Kyrgyzstan: Rise in Internet tariffs causes concern

  • The Eurasian Economic Commission (EEC) agreed to consider a proposal by Kyrgyzstan’s State Committee for Information Technology regarding a reported increase in Internet tariffs imposed by Internet operators based in Kazakhstan. 
  • The claim came after the Association of Communications Operators of Kyrgyzstan addressed a letter to the Vice Prime Minister of Kyrgyzstan, Oleg Pankratov. According to the letter, Kazakhstan raised Internet tariffs two- to threefold, and attempts by the Kyrgyz to look for alternative providers would result in automatic cutoffs. The letter also noted Kazakhstan operators were increasing transit prices for European and Russian operators supplying Internet services to Kyrgyzstan.
  • The Eurasian Economic Commission will consider whether the actions of Kazakhstan violate the founding treaties of the Eurasian Economic Union. 
  • Kyrgyzstan has one of the highest Internet penetration rates in Central Asia. It is an effectively cyberlocked country dependent on purchasing bandwidth from Kazakhstan and Russia.  Media in Kyrgyzstan are warning users to expect increases in future Internet bills.

UK: Social media failing to combat online extremism

  • A report by the House of Commons Home Affairs Select Committee observed how social media networks such as Facebook, Twitter and YouTube are used to spread terrorist propaganda and target new joiners. All three platforms were criticised by MPs for “consciously failing” to combat the misuse of their sites to promote terrorism and extremism.
  • Facebook, Twitter and YouTube each stated they take their role in fighting extremism very seriously, while TechUK noted the MPs had overlooked efforts undertaken by social media companies to fight online radicalization.
  • However, Keith Vaz, Chair of the Committee, demanded social media networks liaise more closely with the police to immediately shut down online terrorist activity.
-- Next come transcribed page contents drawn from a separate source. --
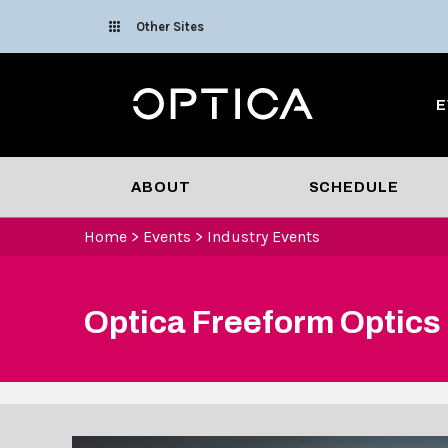
Skip To Content
Other Sites
Optica
E
ABOUT
SCHEDULE
Home
>
Events
>
Industry Events
Optica Freeform Optics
Mr Vaz considered such platforms should publish more details about the quantity of material they remove and how quickly they do so.

EU: Proposed copyright reform to confer additional rights to broadcasters

  • European news publishers will be entitled to levy fees on internet platforms for using their content – such as snippets of their stories – according to an advanced copy of proposed copyright reforms being finalised by the European Commission.
  • The Commission is also considering imposing obligations on video-sharing platforms to enter into revenue-sharing agreements with rights holders
  • The proposals – due to be adopted in September – are part of the European Commission’s plans to create an EU Digital Single Market enabling EU-wide access to digital content and services – and aim to reduce the power and influence of online operators whose market share provides them a commercial advantage when negotiating with content creators, such as authors, musicians, record labels, broadcasters and publishers.